> [Goal of the exercise] Write out each line from the data below that includes the word "size".

> [The input]
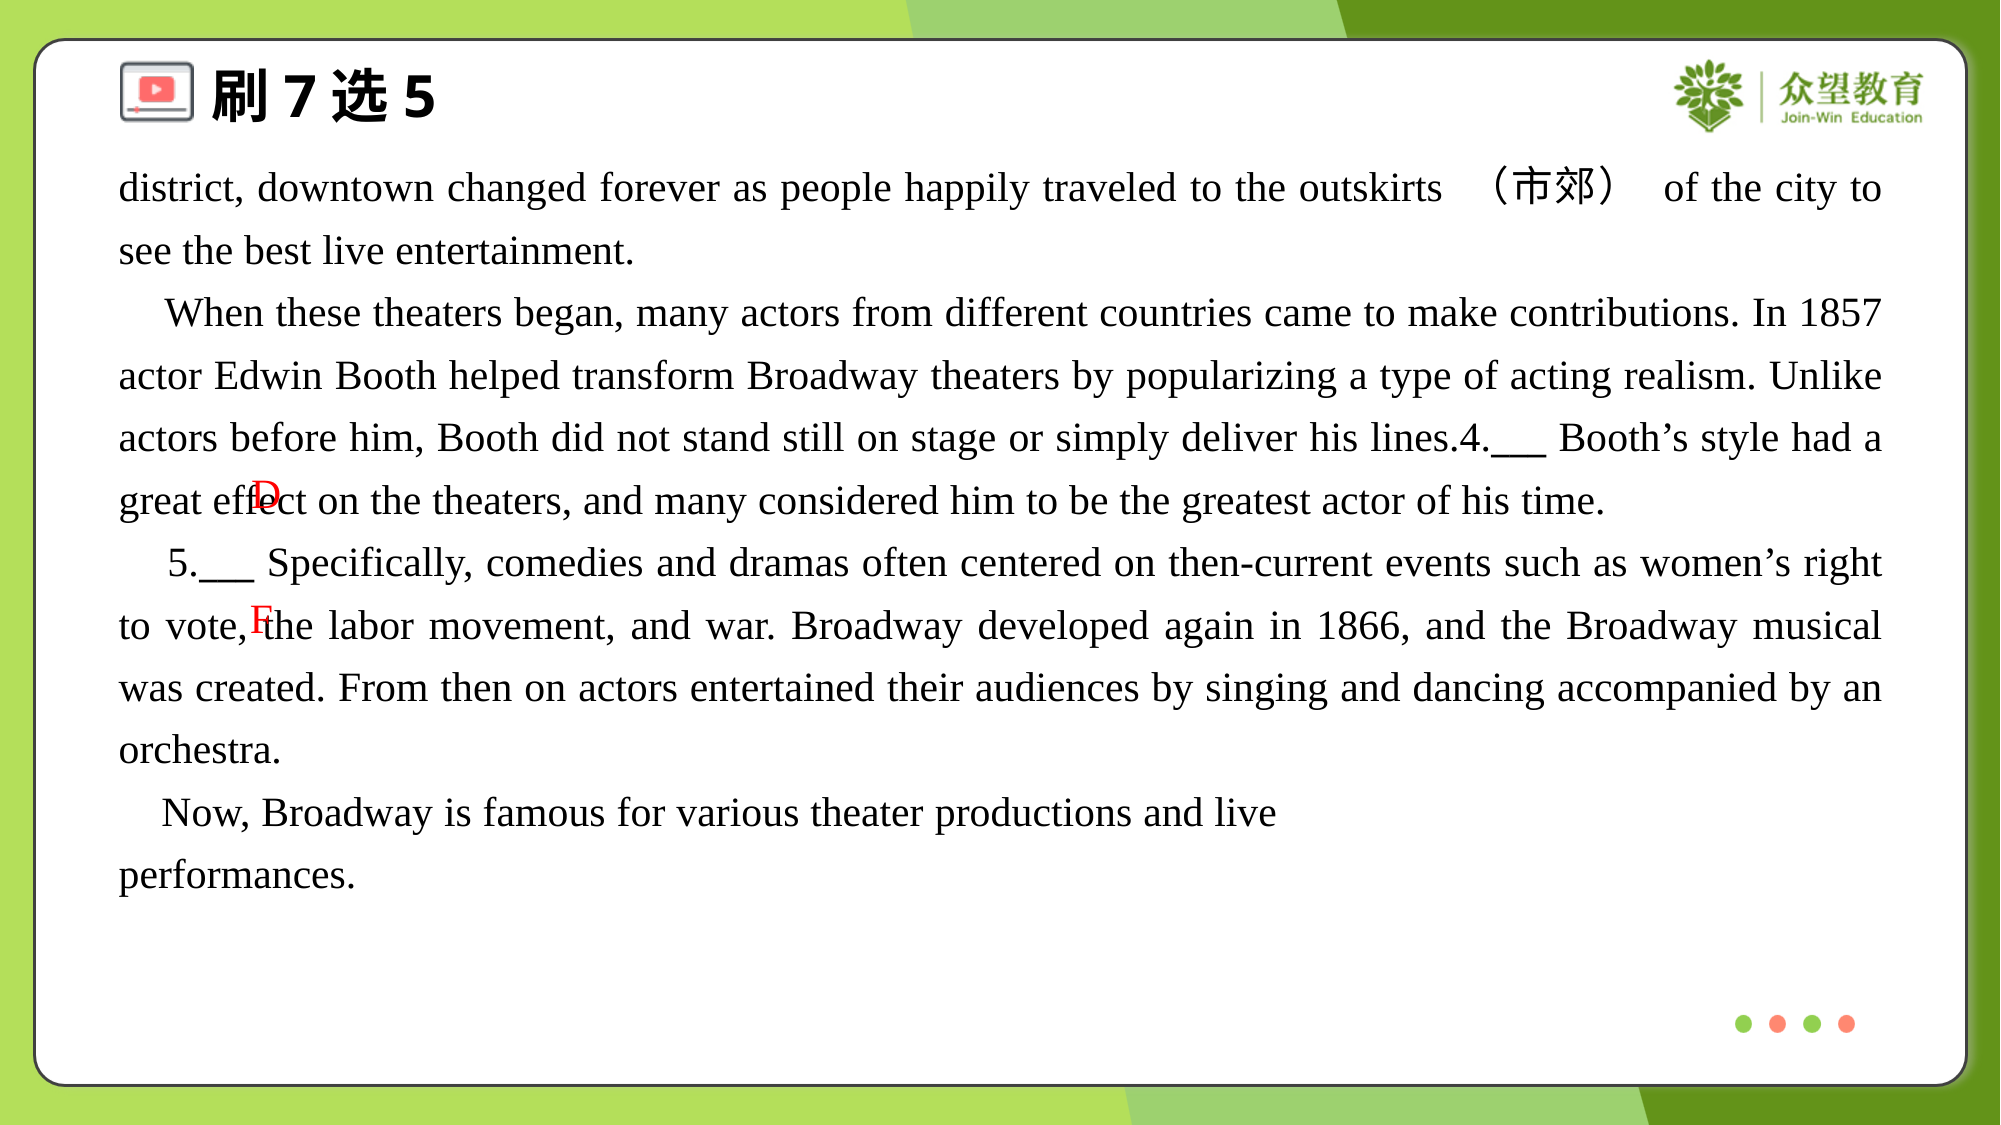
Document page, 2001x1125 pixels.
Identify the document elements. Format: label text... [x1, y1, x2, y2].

text_box district, downtown changed forever as people happily traveled to the outskirts （市郊） of the city to see the best live entertainment. When these theaters began, many actors from different countries came to make contributions. In 1857 actor Edwin Booth helped transform Broadway theaters by popularizing a type of acting realism. Unlike actors before him, Booth did not stand still on stage or simply deliver his lines.4.___ Booth’s style had a great effect on the theaters, and many considered him to be the greatest actor of his time. 5.___ Specifically, comedies and dramas often centered on then-current events such as women’s right to vote, the labor movement, and war. Broadway developed again in 1866, and the Broadway musical was created. From then on actors entertained their audiences by singing and dancing accompanied by an orchestra. Now, Broadway is famous for various theater productions and live performances.#2.6 [118, 147, 1883, 892]
text_box D [246, 453, 286, 512]
text_box F [245, 578, 278, 637]
picture [0, 0, 2000, 1125]
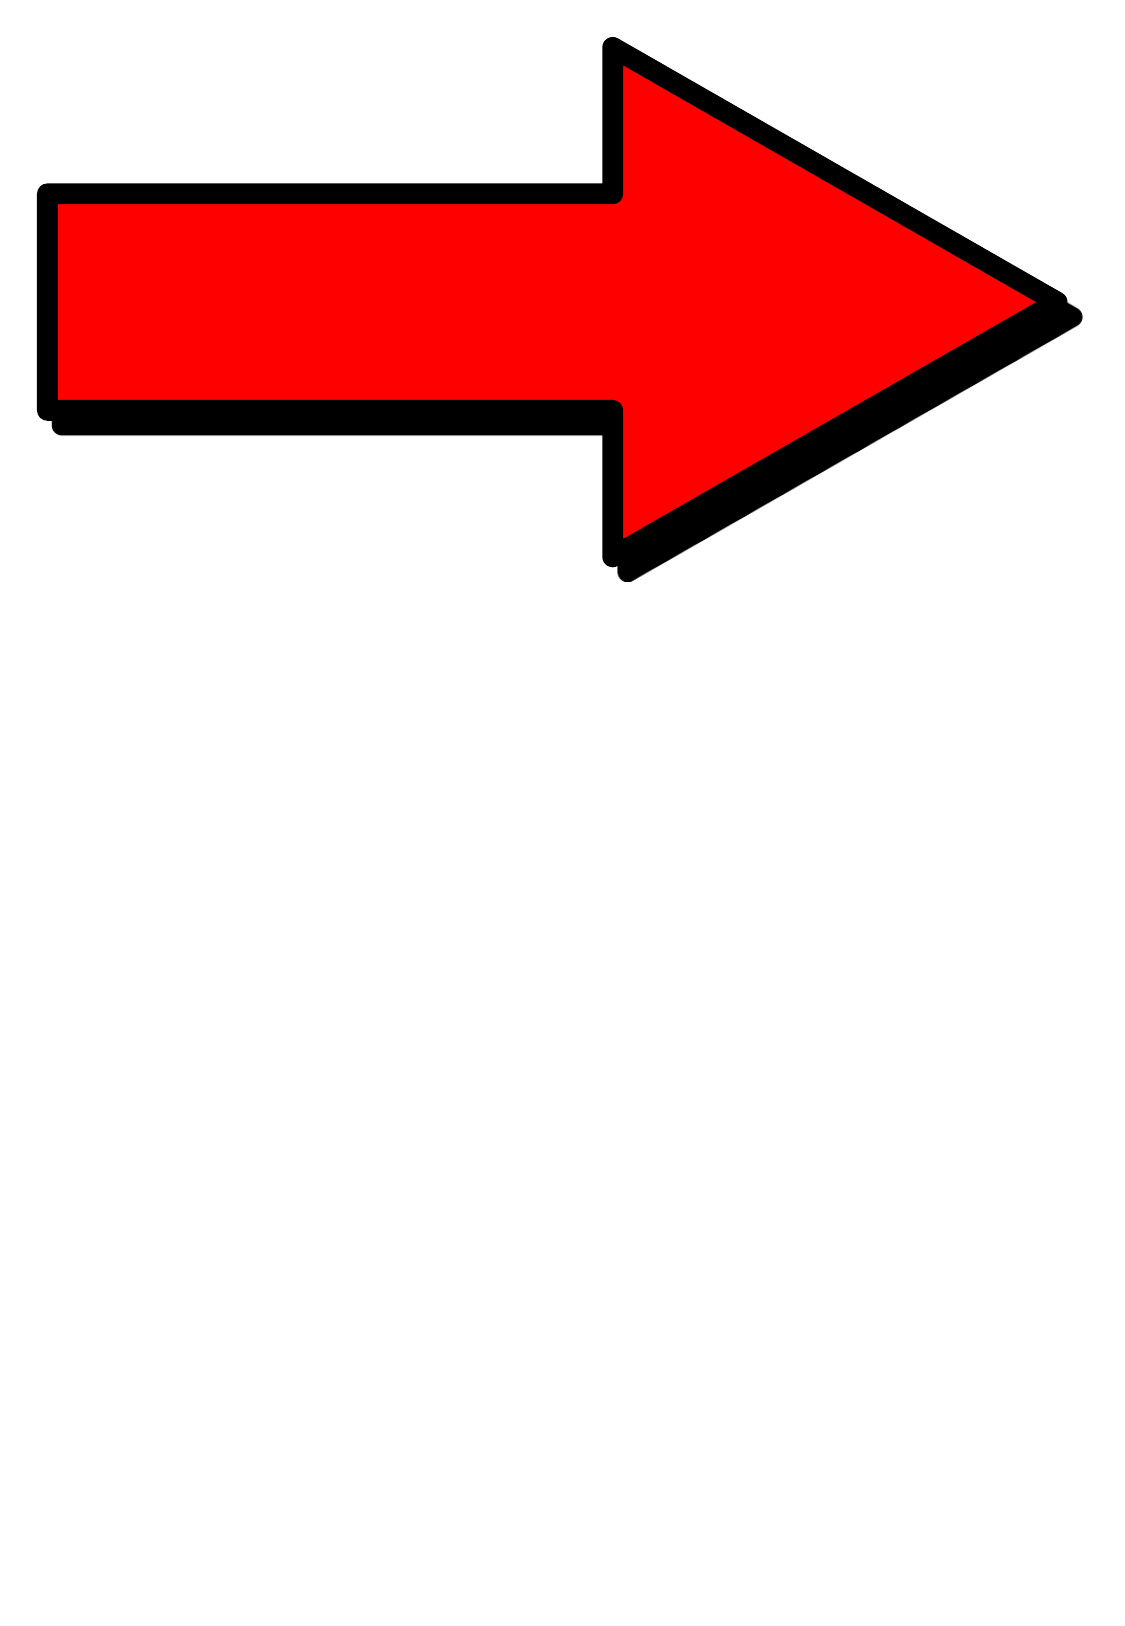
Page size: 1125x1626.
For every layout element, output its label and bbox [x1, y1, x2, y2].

text_box [45, 45, 1060, 559]
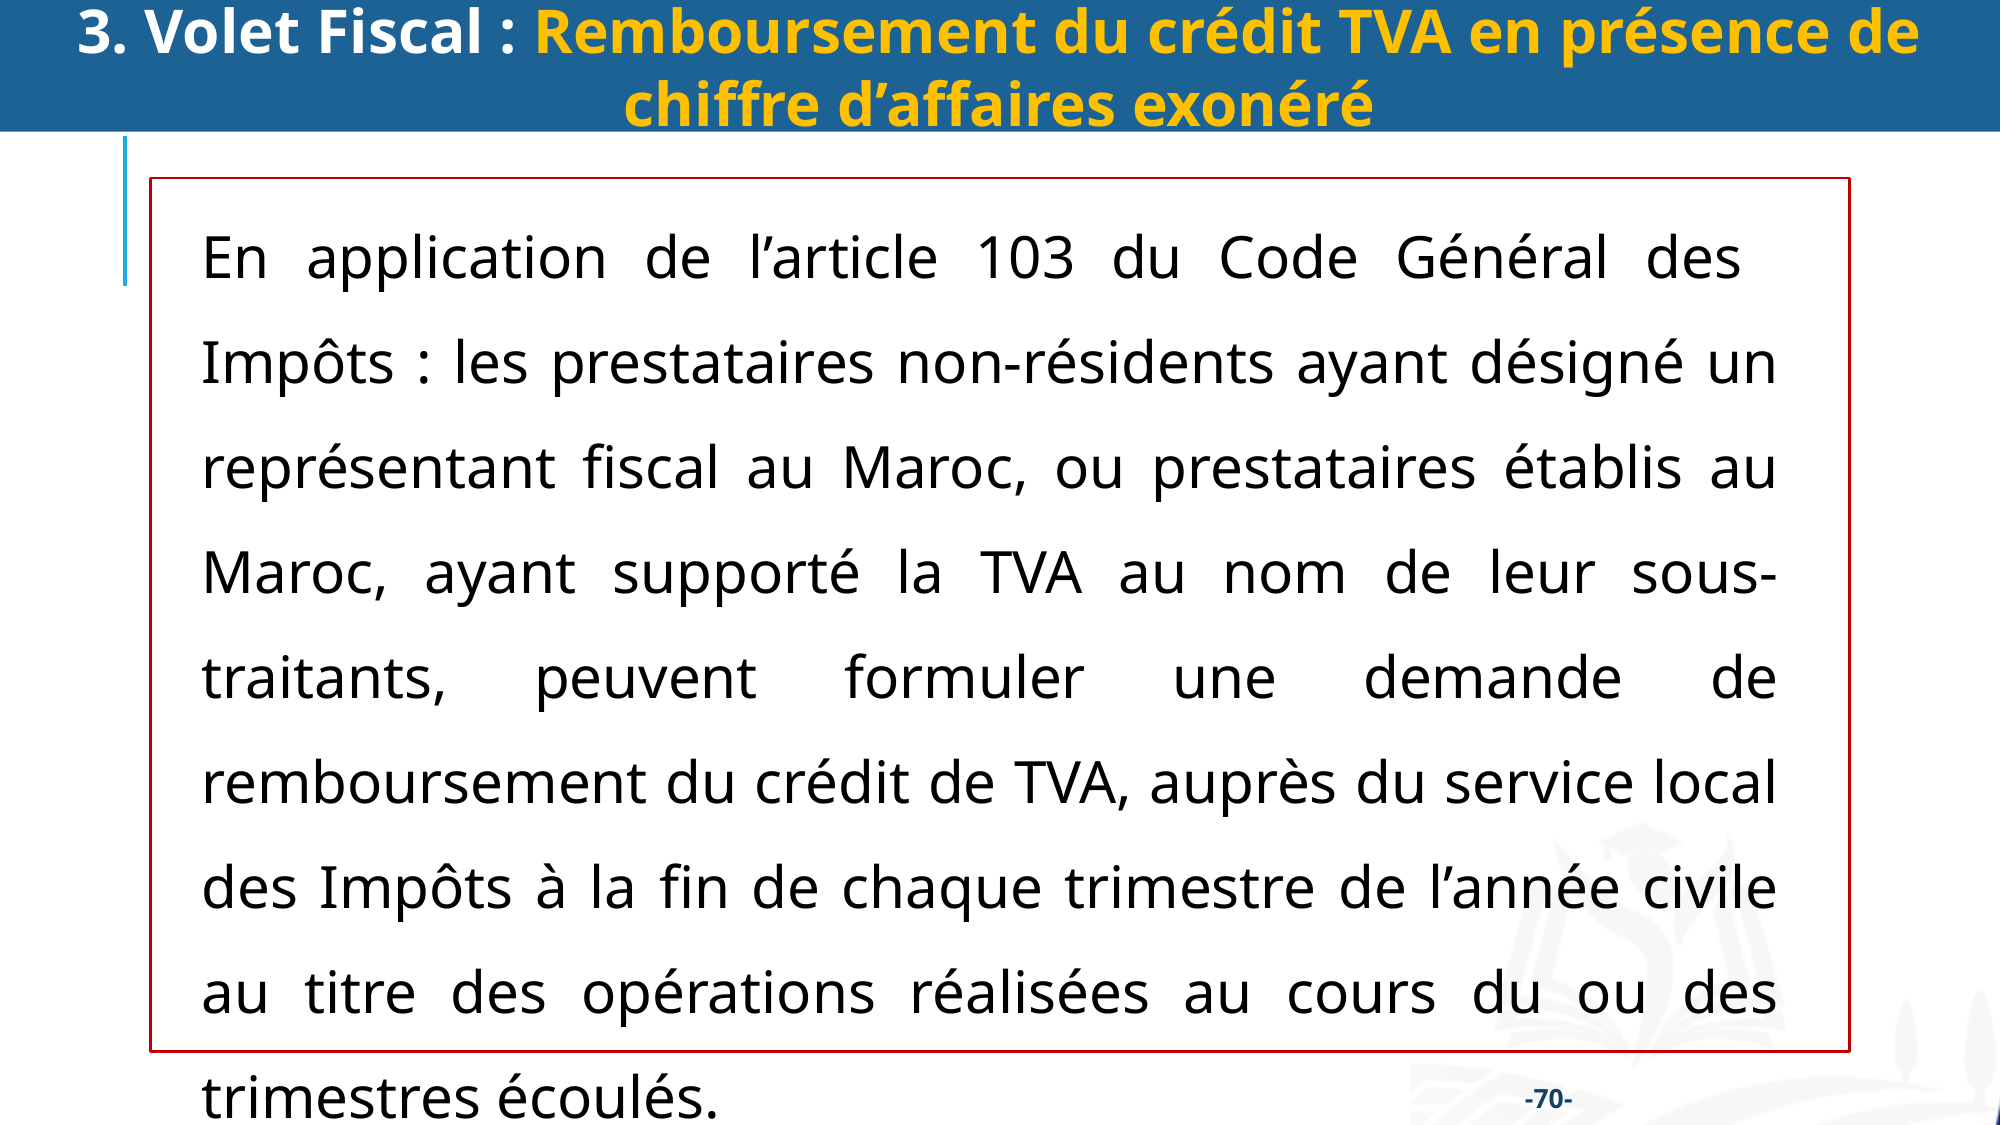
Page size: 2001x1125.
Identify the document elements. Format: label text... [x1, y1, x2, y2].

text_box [150, 177, 1850, 1053]
picture [1409, 759, 2000, 1125]
text_box 3. Volet Fiscal : Remboursement du crédit TVA en présence de chiffre d’affaires exonéré [0, 0, 2000, 133]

> [Written answer]
Page size: 1125x1626.
Page size: 2001x1125.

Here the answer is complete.